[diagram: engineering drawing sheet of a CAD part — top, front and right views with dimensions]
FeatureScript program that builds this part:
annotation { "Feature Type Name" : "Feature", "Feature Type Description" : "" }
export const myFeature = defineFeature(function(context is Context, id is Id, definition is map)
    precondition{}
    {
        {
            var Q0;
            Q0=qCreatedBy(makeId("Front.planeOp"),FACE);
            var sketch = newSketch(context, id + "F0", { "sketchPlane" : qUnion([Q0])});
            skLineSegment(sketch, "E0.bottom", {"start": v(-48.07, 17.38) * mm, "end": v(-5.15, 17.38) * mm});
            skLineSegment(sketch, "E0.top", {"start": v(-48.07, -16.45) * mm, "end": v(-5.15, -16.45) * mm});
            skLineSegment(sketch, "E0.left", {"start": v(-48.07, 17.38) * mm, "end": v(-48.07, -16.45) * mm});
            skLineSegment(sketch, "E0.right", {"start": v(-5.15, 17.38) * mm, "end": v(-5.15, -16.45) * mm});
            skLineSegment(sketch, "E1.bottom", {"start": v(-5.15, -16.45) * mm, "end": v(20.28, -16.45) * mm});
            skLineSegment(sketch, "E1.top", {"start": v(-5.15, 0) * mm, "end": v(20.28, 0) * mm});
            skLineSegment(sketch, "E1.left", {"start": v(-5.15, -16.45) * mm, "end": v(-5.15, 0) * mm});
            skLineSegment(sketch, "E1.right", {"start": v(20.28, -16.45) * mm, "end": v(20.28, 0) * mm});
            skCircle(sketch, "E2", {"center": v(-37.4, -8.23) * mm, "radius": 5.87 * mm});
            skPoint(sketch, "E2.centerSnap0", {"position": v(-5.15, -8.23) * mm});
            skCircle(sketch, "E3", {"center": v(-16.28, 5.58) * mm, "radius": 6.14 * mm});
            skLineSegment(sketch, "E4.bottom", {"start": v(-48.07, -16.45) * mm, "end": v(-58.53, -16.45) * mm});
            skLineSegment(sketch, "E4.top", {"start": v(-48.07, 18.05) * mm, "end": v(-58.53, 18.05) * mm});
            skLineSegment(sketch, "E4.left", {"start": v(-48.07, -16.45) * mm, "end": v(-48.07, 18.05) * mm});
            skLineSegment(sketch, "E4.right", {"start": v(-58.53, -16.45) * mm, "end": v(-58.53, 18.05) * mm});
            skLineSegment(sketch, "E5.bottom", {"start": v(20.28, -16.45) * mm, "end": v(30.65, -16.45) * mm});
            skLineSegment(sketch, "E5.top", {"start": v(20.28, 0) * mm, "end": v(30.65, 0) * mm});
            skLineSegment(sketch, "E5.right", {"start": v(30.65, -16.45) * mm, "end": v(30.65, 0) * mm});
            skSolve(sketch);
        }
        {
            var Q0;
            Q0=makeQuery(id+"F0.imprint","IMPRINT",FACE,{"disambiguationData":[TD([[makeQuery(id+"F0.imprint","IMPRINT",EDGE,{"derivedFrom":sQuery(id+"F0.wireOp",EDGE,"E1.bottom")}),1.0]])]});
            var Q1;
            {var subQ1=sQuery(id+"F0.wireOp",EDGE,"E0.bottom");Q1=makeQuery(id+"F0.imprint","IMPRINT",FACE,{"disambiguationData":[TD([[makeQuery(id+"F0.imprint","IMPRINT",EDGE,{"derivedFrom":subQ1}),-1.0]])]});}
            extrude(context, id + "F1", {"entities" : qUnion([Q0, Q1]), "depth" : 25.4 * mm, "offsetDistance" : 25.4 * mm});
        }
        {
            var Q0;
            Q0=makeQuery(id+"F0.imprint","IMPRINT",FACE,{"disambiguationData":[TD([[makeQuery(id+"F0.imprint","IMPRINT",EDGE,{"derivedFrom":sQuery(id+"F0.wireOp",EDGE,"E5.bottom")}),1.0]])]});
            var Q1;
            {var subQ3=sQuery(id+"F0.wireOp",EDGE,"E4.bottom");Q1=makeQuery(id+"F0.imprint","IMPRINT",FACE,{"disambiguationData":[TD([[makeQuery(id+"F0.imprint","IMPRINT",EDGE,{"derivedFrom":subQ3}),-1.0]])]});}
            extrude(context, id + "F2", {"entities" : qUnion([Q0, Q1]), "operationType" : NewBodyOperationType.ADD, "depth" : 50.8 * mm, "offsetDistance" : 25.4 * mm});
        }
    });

◆ What you should do: Recast all of the data above as a numbered list, omitting any blank lines.

◆ Task answer:
1. [diagram: engineering drawing sheet of a CAD part — top, front and right views with dimensions]
2. FeatureScript program that builds this part:
3. annotation { "Feature Type Name" : "Feature", "Feature Type Description" : "" }
4. export const myFeature = defineFeature(function(context is Context, id is Id, definition is map)
5.     precondition{}
6.     {
7.         {
8.             var Q0;
9.             Q0=qCreatedBy(makeId("Front.planeOp"),FACE);
10.             var sketch = newSketch(context, id + "F0", { "sketchPlane" : qUnion([Q0])});
11.             skLineSegment(sketch, "E0.bottom", {"start": v(-48.07, 17.38) * mm, "end": v(-5.15, 17.38) * mm});
12.             skLineSegment(sketch, "E0.top", {"start": v(-48.07, -16.45) * mm, "end": v(-5.15, -16.45) * mm});
13.             skLineSegment(sketch, "E0.left", {"start": v(-48.07, 17.38) * mm, "end": v(-48.07, -16.45) * mm});
14.             skLineSegment(sketch, "E0.right", {"start": v(-5.15, 17.38) * mm, "end": v(-5.15, -16.45) * mm});
15.             skLineSegment(sketch, "E1.bottom", {"start": v(-5.15, -16.45) * mm, "end": v(20.28, -16.45) * mm});
16.             skLineSegment(sketch, "E1.top", {"start": v(-5.15, 0) * mm, "end": v(20.28, 0) * mm});
17.             skLineSegment(sketch, "E1.left", {"start": v(-5.15, -16.45) * mm, "end": v(-5.15, 0) * mm});
18.             skLineSegment(sketch, "E1.right", {"start": v(20.28, -16.45) * mm, "end": v(20.28, 0) * mm});
19.             skCircle(sketch, "E2", {"center": v(-37.4, -8.23) * mm, "radius": 5.87 * mm});
20.             skPoint(sketch, "E2.centerSnap0", {"position": v(-5.15, -8.23) * mm});
21.             skCircle(sketch, "E3", {"center": v(-16.28, 5.58) * mm, "radius": 6.14 * mm});
22.             skLineSegment(sketch, "E4.bottom", {"start": v(-48.07, -16.45) * mm, "end": v(-58.53, -16.45) * mm});
23.             skLineSegment(sketch, "E4.top", {"start": v(-48.07, 18.05) * mm, "end": v(-58.53, 18.05) * mm});
24.             skLineSegment(sketch, "E4.left", {"start": v(-48.07, -16.45) * mm, "end": v(-48.07, 18.05) * mm});
25.             skLineSegment(sketch, "E4.right", {"start": v(-58.53, -16.45) * mm, "end": v(-58.53, 18.05) * mm});
26.             skLineSegment(sketch, "E5.bottom", {"start": v(20.28, -16.45) * mm, "end": v(30.65, -16.45) * mm});
27.             skLineSegment(sketch, "E5.top", {"start": v(20.28, 0) * mm, "end": v(30.65, 0) * mm});
28.             skLineSegment(sketch, "E5.right", {"start": v(30.65, -16.45) * mm, "end": v(30.65, 0) * mm});
29.             skSolve(sketch);
30.         }
31.         {
32.             var Q0;
33.             Q0=makeQuery(id+"F0.imprint","IMPRINT",FACE,{"disambiguationData":[TD([[makeQuery(id+"F0.imprint","IMPRINT",EDGE,{"derivedFrom":sQuery(id+"F0.wireOp",EDGE,"E1.bottom")}),1.0]])]});
34.             var Q1;
35.             {var subQ1=sQuery(id+"F0.wireOp",EDGE,"E0.bottom");Q1=makeQuery(id+"F0.imprint","IMPRINT",FACE,{"disambiguationData":[TD([[makeQuery(id+"F0.imprint","IMPRINT",EDGE,{"derivedFrom":subQ1}),-1.0]])]});}
36.             extrude(context, id + "F1", {"entities" : qUnion([Q0, Q1]), "depth" : 25.4 * mm, "offsetDistance" : 25.4 * mm});
37.         }
38.         {
39.             var Q0;
40.             Q0=makeQuery(id+"F0.imprint","IMPRINT",FACE,{"disambiguationData":[TD([[makeQuery(id+"F0.imprint","IMPRINT",EDGE,{"derivedFrom":sQuery(id+"F0.wireOp",EDGE,"E5.bottom")}),1.0]])]});
41.             var Q1;
42.             {var subQ3=sQuery(id+"F0.wireOp",EDGE,"E4.bottom");Q1=makeQuery(id+"F0.imprint","IMPRINT",FACE,{"disambiguationData":[TD([[makeQuery(id+"F0.imprint","IMPRINT",EDGE,{"derivedFrom":subQ3}),-1.0]])]});}
43.             extrude(context, id + "F2", {"entities" : qUnion([Q0, Q1]), "operationType" : NewBodyOperationType.ADD, "depth" : 50.8 * mm, "offsetDistance" : 25.4 * mm});
44.         }
45.     });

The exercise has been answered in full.